What to work on:
For the records that follow, work out how many lines include "Rendered" and give only that count.

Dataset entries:
>>>>>
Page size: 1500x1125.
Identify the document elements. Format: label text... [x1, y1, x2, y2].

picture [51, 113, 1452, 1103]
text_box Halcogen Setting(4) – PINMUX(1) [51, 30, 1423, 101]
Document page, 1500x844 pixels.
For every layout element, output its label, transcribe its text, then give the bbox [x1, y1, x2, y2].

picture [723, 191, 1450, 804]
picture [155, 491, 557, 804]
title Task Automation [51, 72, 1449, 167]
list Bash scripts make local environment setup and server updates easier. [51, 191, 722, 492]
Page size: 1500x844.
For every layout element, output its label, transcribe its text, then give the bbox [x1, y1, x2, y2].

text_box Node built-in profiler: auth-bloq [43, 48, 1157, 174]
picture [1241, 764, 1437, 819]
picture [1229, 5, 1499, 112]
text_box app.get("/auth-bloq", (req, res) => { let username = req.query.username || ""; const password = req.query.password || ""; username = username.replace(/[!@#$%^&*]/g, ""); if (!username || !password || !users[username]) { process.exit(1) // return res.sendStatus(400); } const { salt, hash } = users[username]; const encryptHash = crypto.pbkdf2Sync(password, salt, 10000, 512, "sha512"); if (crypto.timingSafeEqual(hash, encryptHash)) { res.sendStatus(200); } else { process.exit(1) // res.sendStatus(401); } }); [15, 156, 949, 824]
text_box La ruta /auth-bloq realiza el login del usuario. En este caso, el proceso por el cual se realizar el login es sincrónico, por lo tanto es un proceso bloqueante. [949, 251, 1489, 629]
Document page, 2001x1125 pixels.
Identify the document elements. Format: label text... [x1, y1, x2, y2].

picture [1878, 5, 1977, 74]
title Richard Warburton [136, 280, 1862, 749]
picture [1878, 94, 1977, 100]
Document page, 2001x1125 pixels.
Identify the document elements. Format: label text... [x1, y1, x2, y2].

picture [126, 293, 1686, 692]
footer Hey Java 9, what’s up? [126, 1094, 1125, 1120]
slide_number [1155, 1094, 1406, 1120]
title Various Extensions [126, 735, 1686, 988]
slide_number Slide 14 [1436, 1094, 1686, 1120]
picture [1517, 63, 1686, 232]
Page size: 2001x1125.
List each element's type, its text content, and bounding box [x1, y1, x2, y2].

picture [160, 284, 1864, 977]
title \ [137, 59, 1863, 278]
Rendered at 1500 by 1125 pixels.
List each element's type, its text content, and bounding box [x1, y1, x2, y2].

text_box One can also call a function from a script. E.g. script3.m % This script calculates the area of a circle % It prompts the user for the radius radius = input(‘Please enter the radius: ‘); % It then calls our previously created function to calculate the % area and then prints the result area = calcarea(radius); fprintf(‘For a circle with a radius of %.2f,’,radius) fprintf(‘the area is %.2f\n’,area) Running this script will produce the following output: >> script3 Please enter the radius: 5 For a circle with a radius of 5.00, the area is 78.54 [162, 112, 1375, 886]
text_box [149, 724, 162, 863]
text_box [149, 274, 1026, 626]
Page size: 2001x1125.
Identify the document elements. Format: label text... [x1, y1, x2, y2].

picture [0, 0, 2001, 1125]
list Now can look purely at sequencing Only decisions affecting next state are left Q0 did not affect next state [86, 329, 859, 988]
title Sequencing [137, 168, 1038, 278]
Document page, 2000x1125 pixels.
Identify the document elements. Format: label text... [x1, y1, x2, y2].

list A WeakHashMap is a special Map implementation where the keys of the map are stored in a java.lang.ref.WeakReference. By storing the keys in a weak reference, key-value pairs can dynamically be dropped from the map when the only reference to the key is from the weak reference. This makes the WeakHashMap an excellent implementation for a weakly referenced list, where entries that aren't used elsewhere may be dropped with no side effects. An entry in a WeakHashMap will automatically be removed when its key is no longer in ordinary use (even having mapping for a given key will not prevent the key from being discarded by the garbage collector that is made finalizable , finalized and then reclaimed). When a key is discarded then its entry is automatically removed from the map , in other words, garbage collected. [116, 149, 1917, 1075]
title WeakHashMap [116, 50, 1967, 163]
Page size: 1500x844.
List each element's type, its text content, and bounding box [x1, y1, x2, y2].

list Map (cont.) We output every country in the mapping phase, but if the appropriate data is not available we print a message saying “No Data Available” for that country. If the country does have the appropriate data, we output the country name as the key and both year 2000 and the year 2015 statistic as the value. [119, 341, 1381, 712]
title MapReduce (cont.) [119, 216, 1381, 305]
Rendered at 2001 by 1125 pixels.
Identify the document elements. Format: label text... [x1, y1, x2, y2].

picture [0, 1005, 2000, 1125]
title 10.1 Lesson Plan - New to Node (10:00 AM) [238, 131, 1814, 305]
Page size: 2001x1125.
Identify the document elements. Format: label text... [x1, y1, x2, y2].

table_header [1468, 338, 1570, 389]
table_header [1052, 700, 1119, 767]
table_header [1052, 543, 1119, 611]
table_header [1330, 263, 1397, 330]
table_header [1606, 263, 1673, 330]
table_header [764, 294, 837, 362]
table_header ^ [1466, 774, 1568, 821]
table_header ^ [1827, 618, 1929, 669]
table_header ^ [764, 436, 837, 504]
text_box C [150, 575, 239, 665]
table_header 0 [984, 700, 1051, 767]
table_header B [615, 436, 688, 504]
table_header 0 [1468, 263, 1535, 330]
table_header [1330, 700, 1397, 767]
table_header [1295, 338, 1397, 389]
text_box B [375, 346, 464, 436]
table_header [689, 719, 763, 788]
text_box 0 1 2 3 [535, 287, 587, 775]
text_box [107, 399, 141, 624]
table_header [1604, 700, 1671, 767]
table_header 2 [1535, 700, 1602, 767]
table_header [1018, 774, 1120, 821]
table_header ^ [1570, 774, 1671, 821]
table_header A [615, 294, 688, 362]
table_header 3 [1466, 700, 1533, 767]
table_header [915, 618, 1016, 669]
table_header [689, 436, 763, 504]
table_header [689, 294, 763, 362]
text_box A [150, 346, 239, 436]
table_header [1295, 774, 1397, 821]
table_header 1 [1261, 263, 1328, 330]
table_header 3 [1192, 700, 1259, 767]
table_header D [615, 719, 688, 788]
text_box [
<<<<<
Result of this task:
2